Written task -
Below are the records; collect from them each line containing the string "input".

Available records -
== Segment start ==

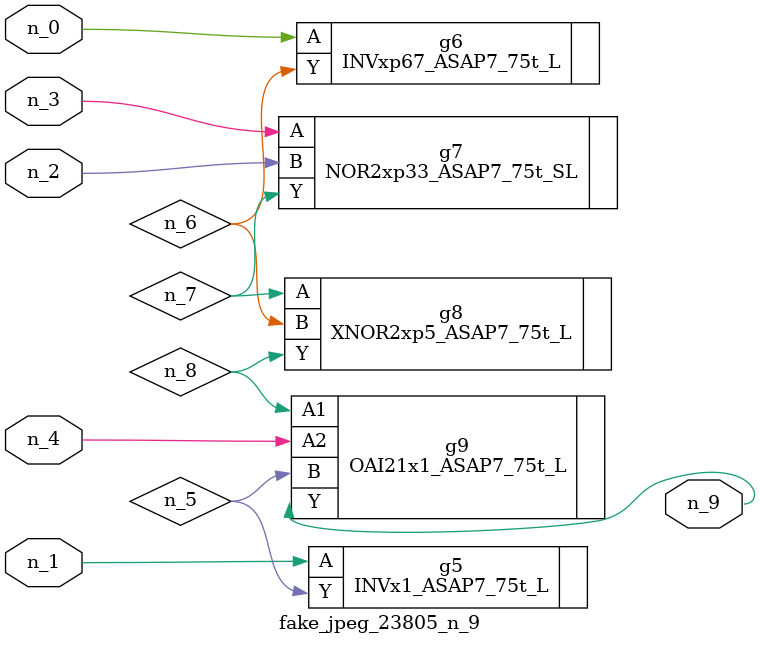
<source format=v>
module fake_jpeg_23805_n_9 (n_3, n_2, n_1, n_0, n_4, n_9);

input n_3;
input n_2;
input n_1;
input n_0;
input n_4;

output n_9;

wire n_8;
wire n_6;
wire n_5;
wire n_7;

INVx1_ASAP7_75t_L g5 ( 
.A(n_1),
.Y(n_5)
);

INVxp67_ASAP7_75t_L g6 ( 
.A(n_0),
.Y(n_6)
);

NOR2xp33_ASAP7_75t_SL g7 ( 
.A(n_3),
.B(n_2),
.Y(n_7)
);

XNOR2xp5_ASAP7_75t_L g8 ( 
.A(n_7),
.B(n_6),
.Y(n_8)
);

OAI21x1_ASAP7_75t_L g9 ( 
.A1(n_8),
.A2(n_4),
.B(n_5),
.Y(n_9)
);


endmodule
</source>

== Segment end ==

Solved exercise -
input n_3;
input n_2;
input n_1;
input n_0;
input n_4;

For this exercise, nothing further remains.